Author:Tomaselli, Michael J.

Hankins, James, Virtue Politics: Soulcraft and Statecraft in Renaissance Italy. Cambridge: Harvard University Press, 2019. 768 pages. Hardcover, $45.00.

Harvard University Professor of History James Hankins has produced both the most comprehensive study of political thought in the humanist tradition and a scathing indictment of the current research paradigms of Renaissance Studies. Hankins begins Virtue Politics by carefully articulating the purpose of his work and the context in which it was created. In the introduction, the author explains that Virtue Politics began as an attempt to connect a series of lectures made over the past fifteen years on varying perspectives on the humanist tradition. While this would typically create an unnecessarily exhaustive approach, Hankins provides exact context for the work as a careful articulation of the cumulative weaknesses within Renaissance historiography. From that point, Hankins urges academics to look to past sources previously labeled as empty rhetoric for a deeper understanding of the cultural standards present in Renaissance Italy. Previous works had dismissed rhetoric as a hyperbolic conversation positioned as propaganda of the age. While Hankins acknowledges the underlying interpretation of the fallacies found in the hyperboles of the humanist tradition, he makes the argument that the dismissal of the extremes of the statements does not require their complete expulsion.

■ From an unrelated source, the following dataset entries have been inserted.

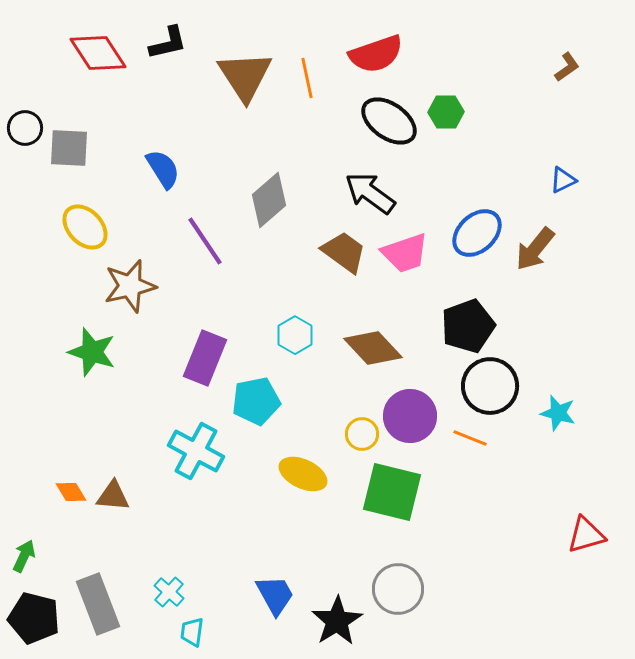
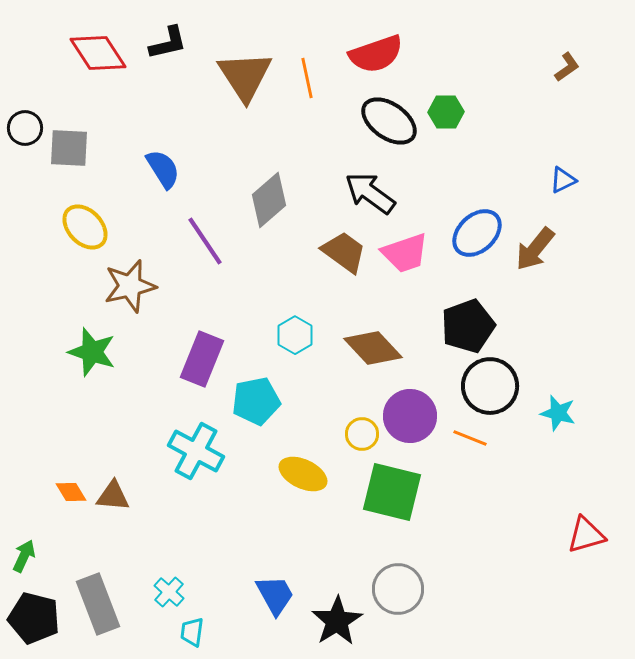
purple rectangle at (205, 358): moved 3 px left, 1 px down
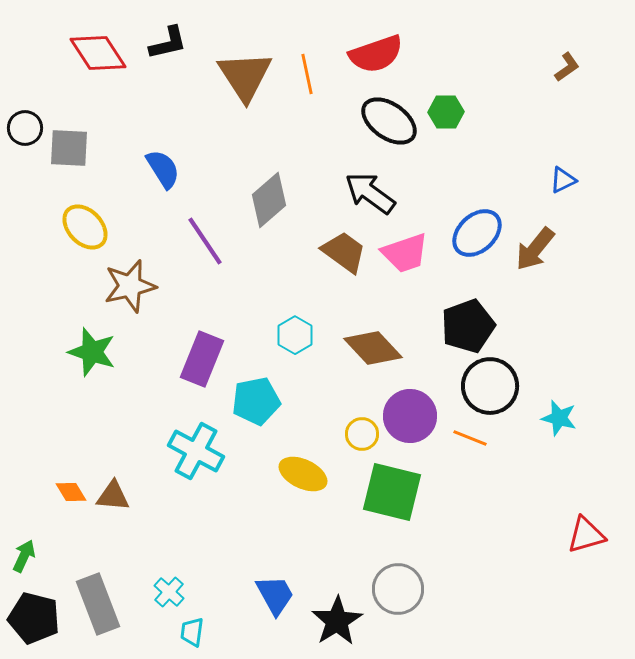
orange line at (307, 78): moved 4 px up
cyan star at (558, 413): moved 1 px right, 5 px down
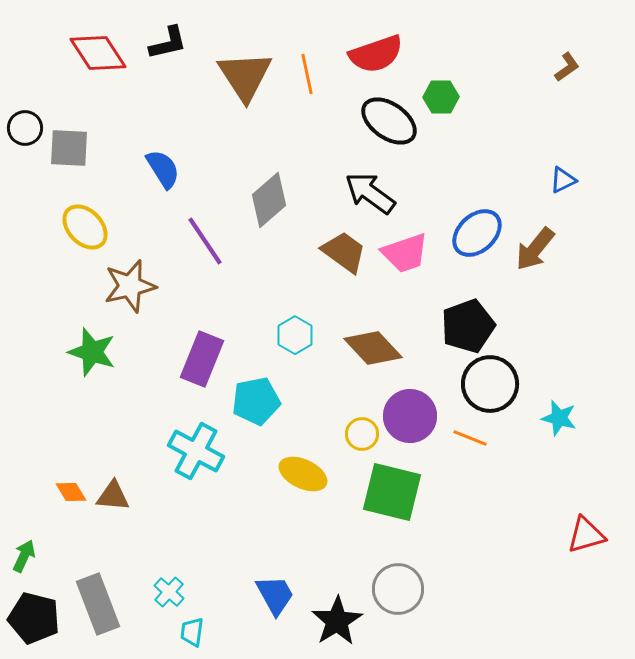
green hexagon at (446, 112): moved 5 px left, 15 px up
black circle at (490, 386): moved 2 px up
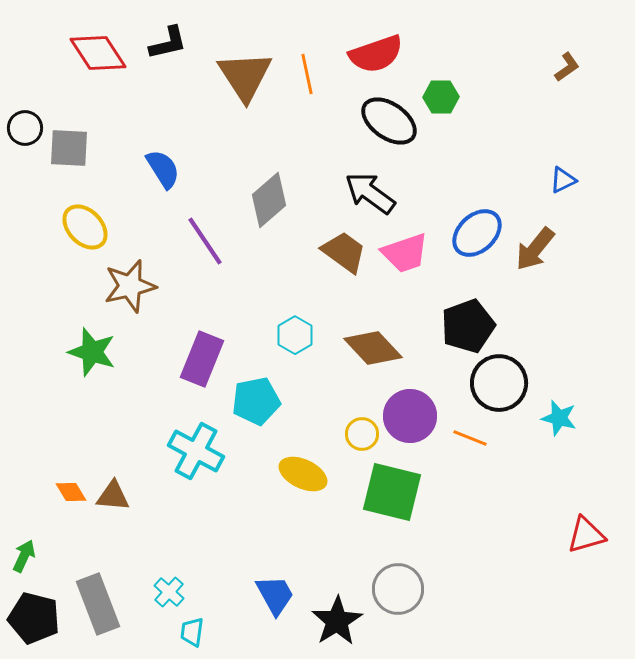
black circle at (490, 384): moved 9 px right, 1 px up
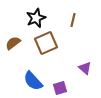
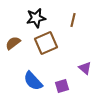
black star: rotated 12 degrees clockwise
purple square: moved 2 px right, 2 px up
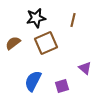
blue semicircle: rotated 70 degrees clockwise
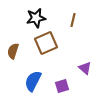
brown semicircle: moved 8 px down; rotated 35 degrees counterclockwise
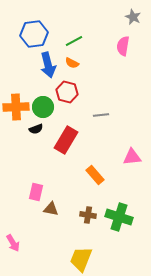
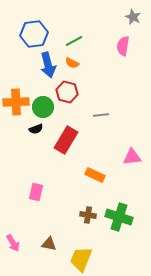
orange cross: moved 5 px up
orange rectangle: rotated 24 degrees counterclockwise
brown triangle: moved 2 px left, 35 px down
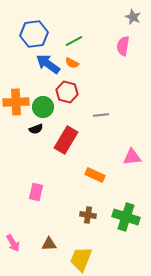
blue arrow: moved 1 px up; rotated 140 degrees clockwise
green cross: moved 7 px right
brown triangle: rotated 14 degrees counterclockwise
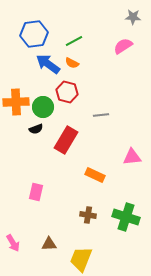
gray star: rotated 21 degrees counterclockwise
pink semicircle: rotated 48 degrees clockwise
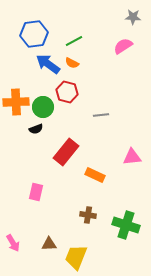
red rectangle: moved 12 px down; rotated 8 degrees clockwise
green cross: moved 8 px down
yellow trapezoid: moved 5 px left, 2 px up
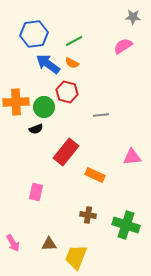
green circle: moved 1 px right
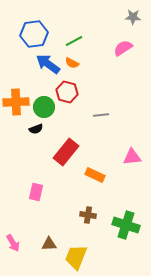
pink semicircle: moved 2 px down
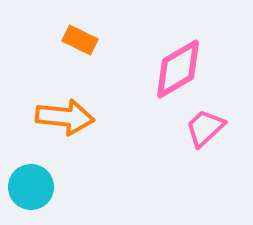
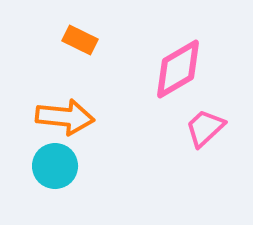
cyan circle: moved 24 px right, 21 px up
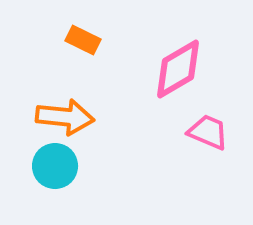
orange rectangle: moved 3 px right
pink trapezoid: moved 3 px right, 4 px down; rotated 66 degrees clockwise
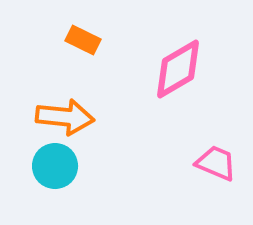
pink trapezoid: moved 8 px right, 31 px down
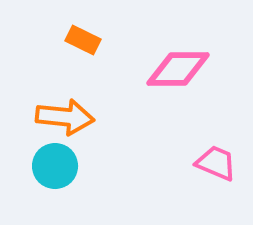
pink diamond: rotated 30 degrees clockwise
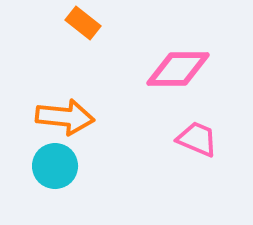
orange rectangle: moved 17 px up; rotated 12 degrees clockwise
pink trapezoid: moved 19 px left, 24 px up
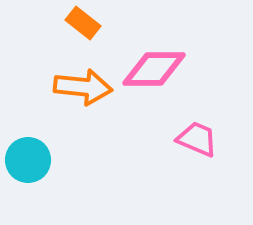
pink diamond: moved 24 px left
orange arrow: moved 18 px right, 30 px up
cyan circle: moved 27 px left, 6 px up
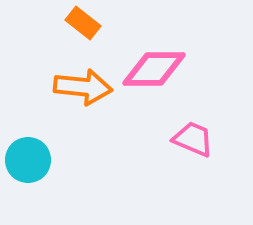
pink trapezoid: moved 4 px left
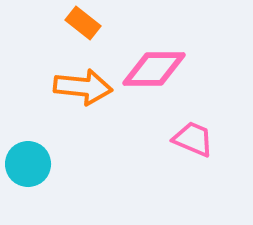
cyan circle: moved 4 px down
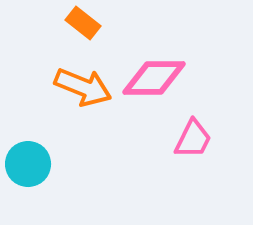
pink diamond: moved 9 px down
orange arrow: rotated 16 degrees clockwise
pink trapezoid: rotated 93 degrees clockwise
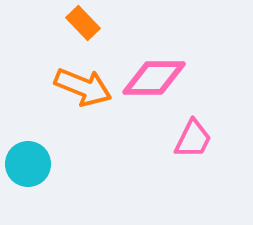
orange rectangle: rotated 8 degrees clockwise
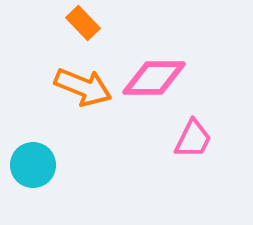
cyan circle: moved 5 px right, 1 px down
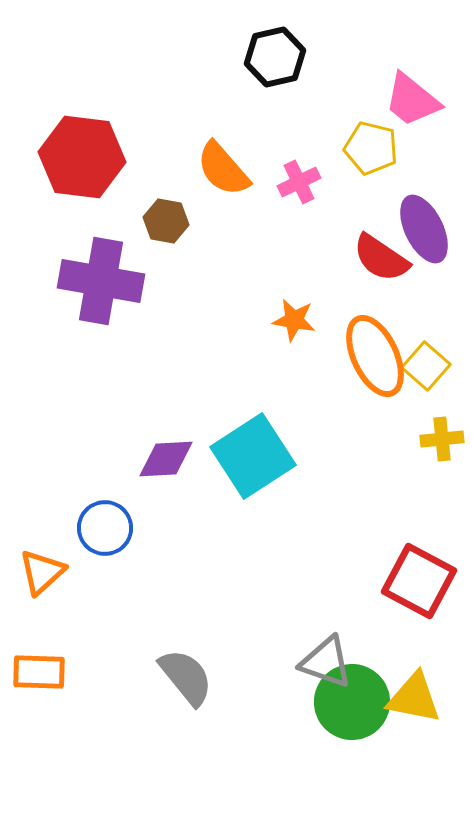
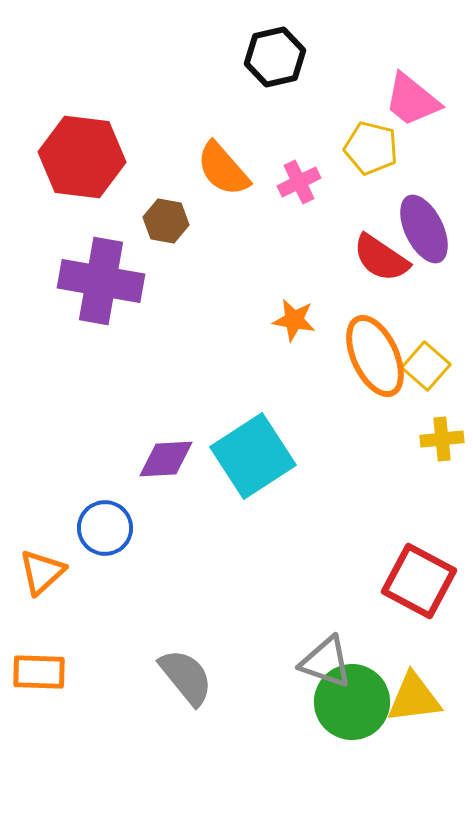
yellow triangle: rotated 18 degrees counterclockwise
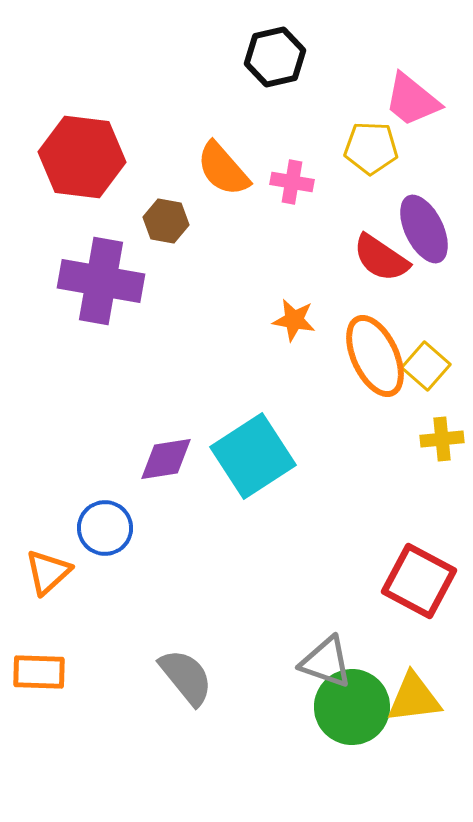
yellow pentagon: rotated 12 degrees counterclockwise
pink cross: moved 7 px left; rotated 36 degrees clockwise
purple diamond: rotated 6 degrees counterclockwise
orange triangle: moved 6 px right
green circle: moved 5 px down
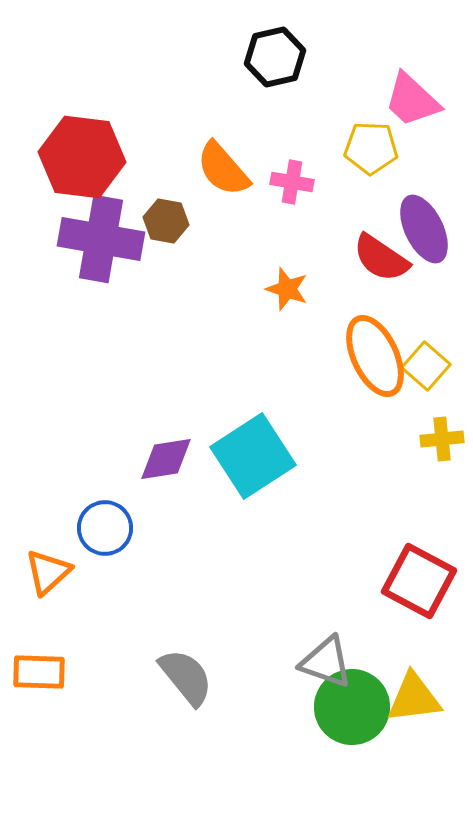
pink trapezoid: rotated 4 degrees clockwise
purple cross: moved 42 px up
orange star: moved 7 px left, 31 px up; rotated 9 degrees clockwise
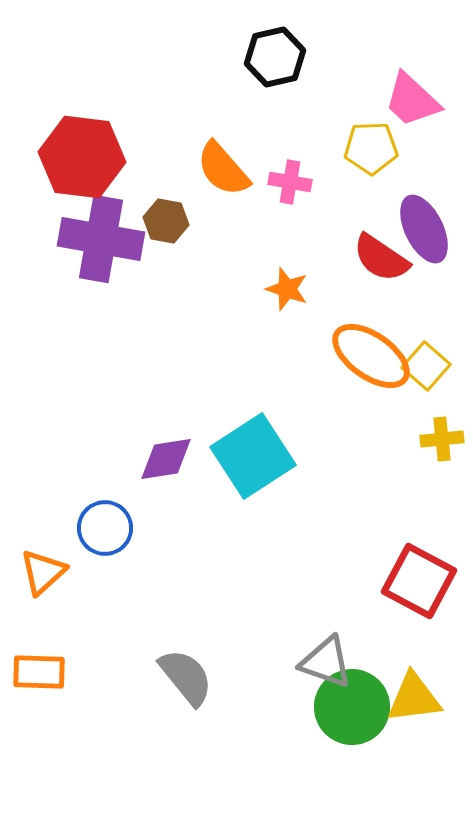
yellow pentagon: rotated 4 degrees counterclockwise
pink cross: moved 2 px left
orange ellipse: moved 4 px left; rotated 30 degrees counterclockwise
orange triangle: moved 5 px left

In order to support his plea, Hankins provides a near onslaught of examples of how different interpretations can be illuminated by the previously neglected sources. Virtue Politics is a work that can be grouped by stages of Hankins' argument. Hankins covers larger abstractions in the beginning of the work as a means to ease the reader into the idea of more specific interpretations later in the work. Virtue Politics begins with foundational figures in the humanist tradition, like Petrarch, and assumptions commonly made in reference to the political thought of the time. Hankins continues to navigate different abstractions such as the role of the state, or how to define the concept of the "republic." These are subjects with a wide range of accepted interpretations, making it simple to place another among them.